When are you at your most creative?
I work best at really odd hours during the night. The night is still and quiet. Suburban landscapes become uncluttered, much like my thoughts, and I am left with very limited colours and simpler ideas. I find something very exciting about being awake while most people are asleep. It almost seems as though the night becomes my domain. The simplicity of it inspires the mysterious and romantic, allowing you to question what there isn’t and explore the fantastic urban stories there could be.
What does your work space look like?
I work from home, far west from the city in a sleepy suburbia nestled on a hill. The views are lovely, and it’s slow and quiet so making art is peaceful. At night you’ll see an occasional plane twinkling in the sky and smell woodfire during Winter.
Since I work from home, it’s cosy. So it requires a lot of self discipline to get up in the mornings and work toward a schedule. At the same time, I am very flexible with where I am working. There has been cases where I had to work overseas or with my creative partner at an ad-hoc studio. As such, I believe it’s also important to be able to get out of your comfort zone and adapt to different situations as an artist.
What do you like to listen to when you’re working?
I love to listen to moody often instrumental music – especially the likes of Takagi Masakatsu. He is a Japanese visual artist that combines mixed media into his work. His music is experimental and raw, and he has a fantastical way of evoking a sense of place.
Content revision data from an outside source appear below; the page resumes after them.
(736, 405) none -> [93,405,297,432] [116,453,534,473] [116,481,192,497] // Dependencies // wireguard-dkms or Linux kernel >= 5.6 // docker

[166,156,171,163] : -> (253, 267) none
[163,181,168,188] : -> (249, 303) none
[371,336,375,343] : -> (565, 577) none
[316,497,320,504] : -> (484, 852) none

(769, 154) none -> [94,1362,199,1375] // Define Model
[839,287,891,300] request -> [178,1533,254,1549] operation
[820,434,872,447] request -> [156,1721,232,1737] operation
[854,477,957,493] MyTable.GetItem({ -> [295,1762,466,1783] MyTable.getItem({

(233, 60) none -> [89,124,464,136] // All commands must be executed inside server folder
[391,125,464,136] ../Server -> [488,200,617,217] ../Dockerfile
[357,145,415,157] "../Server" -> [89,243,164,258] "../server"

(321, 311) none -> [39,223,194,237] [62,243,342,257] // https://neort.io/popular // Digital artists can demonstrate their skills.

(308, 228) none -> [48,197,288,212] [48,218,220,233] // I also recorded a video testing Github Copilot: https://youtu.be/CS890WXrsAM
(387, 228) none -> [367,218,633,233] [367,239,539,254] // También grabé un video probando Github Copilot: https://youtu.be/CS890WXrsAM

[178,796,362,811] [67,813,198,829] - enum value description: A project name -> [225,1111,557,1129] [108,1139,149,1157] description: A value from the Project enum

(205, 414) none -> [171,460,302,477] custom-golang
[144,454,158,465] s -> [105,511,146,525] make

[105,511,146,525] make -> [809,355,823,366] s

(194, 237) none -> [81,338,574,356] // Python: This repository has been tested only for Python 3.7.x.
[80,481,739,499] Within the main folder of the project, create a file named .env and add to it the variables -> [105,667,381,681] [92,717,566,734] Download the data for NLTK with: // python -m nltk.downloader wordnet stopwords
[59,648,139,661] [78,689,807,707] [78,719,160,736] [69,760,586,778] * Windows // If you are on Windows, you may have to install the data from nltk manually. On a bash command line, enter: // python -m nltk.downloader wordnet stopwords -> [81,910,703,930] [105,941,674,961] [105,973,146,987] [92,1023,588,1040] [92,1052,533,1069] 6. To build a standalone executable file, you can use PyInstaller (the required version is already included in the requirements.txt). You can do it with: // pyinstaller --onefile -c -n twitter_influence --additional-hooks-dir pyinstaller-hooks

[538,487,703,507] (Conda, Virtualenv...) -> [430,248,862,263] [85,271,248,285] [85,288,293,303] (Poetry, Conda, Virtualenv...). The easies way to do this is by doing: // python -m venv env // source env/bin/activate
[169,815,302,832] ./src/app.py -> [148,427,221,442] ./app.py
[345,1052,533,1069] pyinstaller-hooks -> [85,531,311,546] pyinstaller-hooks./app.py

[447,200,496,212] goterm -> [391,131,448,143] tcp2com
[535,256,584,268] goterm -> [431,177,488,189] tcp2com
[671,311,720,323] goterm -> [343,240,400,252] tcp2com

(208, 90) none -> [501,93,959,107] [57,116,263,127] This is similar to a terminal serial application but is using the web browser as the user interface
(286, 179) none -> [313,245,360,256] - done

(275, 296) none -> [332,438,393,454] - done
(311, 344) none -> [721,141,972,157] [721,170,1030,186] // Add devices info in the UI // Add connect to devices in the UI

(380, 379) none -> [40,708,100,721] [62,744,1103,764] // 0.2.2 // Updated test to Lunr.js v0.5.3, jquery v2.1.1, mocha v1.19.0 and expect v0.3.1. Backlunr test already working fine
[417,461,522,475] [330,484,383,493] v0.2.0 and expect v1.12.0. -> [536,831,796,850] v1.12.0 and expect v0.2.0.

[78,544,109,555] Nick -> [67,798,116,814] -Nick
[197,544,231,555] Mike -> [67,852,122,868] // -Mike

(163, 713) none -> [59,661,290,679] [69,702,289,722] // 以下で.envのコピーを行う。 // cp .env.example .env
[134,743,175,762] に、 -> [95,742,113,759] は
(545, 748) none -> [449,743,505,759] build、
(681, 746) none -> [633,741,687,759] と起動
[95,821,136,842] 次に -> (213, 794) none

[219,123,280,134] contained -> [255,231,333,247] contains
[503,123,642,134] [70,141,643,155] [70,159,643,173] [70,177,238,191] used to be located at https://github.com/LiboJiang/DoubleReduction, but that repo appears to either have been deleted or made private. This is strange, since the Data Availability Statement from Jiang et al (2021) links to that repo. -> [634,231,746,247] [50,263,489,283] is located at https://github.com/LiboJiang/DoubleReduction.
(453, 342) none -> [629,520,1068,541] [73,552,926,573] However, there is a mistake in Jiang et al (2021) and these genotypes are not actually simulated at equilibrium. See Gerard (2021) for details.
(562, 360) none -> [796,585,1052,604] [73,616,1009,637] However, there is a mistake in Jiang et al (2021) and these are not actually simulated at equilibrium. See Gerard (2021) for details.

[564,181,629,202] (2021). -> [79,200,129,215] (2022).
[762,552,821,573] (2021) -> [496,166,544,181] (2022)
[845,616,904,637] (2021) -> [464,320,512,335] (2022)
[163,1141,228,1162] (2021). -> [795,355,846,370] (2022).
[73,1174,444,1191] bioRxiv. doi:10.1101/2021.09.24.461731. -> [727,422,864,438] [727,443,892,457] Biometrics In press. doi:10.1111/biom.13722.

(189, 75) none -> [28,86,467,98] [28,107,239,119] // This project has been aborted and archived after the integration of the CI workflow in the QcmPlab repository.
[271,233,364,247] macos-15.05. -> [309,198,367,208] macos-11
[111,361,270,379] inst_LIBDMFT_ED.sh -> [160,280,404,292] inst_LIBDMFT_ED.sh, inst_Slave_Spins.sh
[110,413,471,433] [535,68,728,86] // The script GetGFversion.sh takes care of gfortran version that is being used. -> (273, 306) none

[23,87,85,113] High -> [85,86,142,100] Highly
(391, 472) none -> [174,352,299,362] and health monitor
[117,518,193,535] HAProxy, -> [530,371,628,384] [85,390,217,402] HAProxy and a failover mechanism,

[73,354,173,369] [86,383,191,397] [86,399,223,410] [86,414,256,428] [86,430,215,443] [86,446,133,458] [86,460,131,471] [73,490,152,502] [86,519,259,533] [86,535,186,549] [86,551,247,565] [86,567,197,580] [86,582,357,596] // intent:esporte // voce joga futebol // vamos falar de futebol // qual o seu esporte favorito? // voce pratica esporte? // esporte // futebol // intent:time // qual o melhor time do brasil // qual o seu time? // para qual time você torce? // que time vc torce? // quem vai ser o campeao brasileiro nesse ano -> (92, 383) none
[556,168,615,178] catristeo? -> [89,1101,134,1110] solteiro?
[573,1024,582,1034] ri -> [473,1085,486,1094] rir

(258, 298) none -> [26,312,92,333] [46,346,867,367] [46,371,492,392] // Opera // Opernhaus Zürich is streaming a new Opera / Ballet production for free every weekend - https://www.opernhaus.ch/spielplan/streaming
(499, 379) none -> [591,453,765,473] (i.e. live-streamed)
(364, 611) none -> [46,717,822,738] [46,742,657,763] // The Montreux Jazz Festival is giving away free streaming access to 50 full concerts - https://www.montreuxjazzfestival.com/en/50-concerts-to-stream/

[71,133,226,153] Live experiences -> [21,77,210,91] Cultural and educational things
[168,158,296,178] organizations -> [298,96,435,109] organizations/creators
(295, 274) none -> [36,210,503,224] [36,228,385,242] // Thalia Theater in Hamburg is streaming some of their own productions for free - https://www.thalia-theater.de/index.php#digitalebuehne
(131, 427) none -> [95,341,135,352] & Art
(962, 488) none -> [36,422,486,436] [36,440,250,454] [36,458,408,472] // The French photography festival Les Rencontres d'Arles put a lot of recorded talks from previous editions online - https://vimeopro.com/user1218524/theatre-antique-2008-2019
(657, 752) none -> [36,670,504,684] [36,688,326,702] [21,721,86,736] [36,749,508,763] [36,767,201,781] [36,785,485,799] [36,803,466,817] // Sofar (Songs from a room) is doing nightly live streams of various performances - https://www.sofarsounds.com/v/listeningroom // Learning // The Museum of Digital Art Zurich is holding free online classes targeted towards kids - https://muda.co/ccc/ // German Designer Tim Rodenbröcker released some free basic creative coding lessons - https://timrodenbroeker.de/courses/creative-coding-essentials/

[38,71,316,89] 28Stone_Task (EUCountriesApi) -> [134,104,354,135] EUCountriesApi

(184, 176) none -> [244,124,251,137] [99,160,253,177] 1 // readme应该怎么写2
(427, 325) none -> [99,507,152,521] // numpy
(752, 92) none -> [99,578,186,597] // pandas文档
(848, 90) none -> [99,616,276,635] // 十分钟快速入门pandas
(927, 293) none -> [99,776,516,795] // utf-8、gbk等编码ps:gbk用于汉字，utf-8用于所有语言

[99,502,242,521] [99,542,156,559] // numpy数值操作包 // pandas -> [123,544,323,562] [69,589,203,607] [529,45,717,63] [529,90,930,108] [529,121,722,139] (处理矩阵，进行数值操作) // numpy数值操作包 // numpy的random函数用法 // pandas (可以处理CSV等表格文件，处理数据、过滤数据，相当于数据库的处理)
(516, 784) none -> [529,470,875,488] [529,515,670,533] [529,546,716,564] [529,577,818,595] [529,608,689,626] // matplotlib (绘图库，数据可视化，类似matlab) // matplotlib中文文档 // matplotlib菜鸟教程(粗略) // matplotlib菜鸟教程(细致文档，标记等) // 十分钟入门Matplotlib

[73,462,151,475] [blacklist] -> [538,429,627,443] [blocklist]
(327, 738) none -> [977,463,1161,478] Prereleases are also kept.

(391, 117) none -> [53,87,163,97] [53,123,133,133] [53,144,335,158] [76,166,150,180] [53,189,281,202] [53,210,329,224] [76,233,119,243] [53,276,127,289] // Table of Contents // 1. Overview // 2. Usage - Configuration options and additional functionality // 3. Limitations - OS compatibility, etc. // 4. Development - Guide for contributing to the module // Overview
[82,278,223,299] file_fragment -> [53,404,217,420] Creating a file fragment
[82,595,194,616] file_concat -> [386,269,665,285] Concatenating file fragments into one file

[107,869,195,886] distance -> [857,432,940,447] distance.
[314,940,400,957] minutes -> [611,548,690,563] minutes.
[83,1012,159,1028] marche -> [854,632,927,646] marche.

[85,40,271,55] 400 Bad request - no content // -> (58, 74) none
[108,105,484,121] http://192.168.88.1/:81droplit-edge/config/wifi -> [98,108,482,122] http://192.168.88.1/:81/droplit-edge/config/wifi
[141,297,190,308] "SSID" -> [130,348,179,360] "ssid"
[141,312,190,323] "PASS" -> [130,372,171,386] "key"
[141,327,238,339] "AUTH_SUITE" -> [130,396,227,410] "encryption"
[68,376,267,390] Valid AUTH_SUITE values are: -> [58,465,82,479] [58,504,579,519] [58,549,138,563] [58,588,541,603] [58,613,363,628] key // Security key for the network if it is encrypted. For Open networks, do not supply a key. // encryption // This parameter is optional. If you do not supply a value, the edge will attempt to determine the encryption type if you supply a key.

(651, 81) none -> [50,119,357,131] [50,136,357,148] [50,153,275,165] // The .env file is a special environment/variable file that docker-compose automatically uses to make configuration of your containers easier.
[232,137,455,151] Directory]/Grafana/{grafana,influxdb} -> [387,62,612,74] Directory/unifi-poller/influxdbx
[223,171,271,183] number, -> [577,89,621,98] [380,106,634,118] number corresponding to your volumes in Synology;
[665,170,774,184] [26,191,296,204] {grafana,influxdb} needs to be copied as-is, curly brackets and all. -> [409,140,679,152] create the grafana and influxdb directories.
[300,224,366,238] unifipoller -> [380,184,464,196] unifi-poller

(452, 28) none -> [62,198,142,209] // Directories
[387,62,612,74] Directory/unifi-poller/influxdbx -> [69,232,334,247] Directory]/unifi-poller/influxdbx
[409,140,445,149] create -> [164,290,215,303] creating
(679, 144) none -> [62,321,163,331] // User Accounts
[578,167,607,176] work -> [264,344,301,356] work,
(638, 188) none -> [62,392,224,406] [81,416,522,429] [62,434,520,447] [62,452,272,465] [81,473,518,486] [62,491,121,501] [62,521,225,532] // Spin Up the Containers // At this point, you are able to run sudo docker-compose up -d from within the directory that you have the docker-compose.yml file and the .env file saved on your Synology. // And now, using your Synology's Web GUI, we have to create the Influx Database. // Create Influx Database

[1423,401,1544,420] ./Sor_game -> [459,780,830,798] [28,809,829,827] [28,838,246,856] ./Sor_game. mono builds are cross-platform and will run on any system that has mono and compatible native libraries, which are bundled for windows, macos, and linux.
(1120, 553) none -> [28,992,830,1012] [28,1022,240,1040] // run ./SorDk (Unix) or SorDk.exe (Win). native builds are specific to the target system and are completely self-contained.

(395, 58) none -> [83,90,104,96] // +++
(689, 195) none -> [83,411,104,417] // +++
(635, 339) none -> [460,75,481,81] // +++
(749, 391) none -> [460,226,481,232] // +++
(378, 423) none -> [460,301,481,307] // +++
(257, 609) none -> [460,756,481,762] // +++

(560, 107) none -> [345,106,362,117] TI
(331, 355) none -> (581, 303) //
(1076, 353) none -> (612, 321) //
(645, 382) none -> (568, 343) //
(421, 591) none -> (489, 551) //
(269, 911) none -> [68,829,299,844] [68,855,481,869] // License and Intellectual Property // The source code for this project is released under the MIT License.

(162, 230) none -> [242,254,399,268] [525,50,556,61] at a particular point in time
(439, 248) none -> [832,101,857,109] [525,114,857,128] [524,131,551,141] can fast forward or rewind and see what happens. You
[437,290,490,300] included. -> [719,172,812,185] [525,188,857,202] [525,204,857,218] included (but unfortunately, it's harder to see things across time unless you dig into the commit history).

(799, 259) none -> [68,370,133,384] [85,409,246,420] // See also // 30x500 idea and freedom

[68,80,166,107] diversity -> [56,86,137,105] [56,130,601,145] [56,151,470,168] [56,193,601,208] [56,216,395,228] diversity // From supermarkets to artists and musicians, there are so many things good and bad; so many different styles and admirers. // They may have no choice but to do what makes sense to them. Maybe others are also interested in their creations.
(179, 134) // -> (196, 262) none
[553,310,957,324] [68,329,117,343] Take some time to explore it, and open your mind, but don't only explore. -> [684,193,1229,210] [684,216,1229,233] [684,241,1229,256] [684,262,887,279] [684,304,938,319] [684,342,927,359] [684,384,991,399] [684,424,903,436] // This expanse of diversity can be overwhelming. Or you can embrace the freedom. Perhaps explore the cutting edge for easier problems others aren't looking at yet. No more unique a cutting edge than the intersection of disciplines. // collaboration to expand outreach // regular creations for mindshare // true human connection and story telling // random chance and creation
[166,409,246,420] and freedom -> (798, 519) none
Your work reminds us of picture books from our childhood. Do you have a favourite book or movie from when you were a kid?
The Mystery of the Blue Arrow by Chuck and David McKee. An all-time favourite book of mine! I am also just as fond of the ‘Mr Benn’ series. McKee’s drawings are always filled generous urban details of London. As a kid, I will use my finger and pretend it was a little character to wander the streets, talk to other characters in the book and explore alleyways.
Where can we find you on your days off?
You can find me far away from hustle and bustle of life, either hiking in the mountains, or in my backyard looking for caterpillars and moths.
Favourite winter beverage?
Rich hot chocolate with a side of marshmallow! Wait… a mountain of marshmallows!
What’s next on the horizon for you?
I am in the process of creating two music videos for two talented Australian musicians, and I’ll be announcing this in the next couple of months! In my own time, I am focusing on personal ventures. I am planning my first solo exhibition for sometime next year. It will incorporate large installations of hand-made houses and interactive media. I want it to be a visceral experience for those who do visit – so do look forward to that!
Where can people see more of your work?
I’ve recently finished a moving artwork with my creative partner Baron Chau, commissioned by Transport for New South Wales for Wynscreen 2017. Titled “Past Journeys of the Near Future”, the animation piece explores slow travel within our fast-paced culture. The emphasis is on the experience of journeys rather than arriving at your destination. As such, we rekindle appreciation by taking the traveller across enchanted but familiar worlds where they are confronted with fantastical situations starting from Wynyard Station.
“Past journeys of the near future” is now shown to the public during the month of July across a unique 22 metre wide screen, every second day from 3pm at mezzanine level of Wynyard Station’s Clarence Street entrance, Sydney.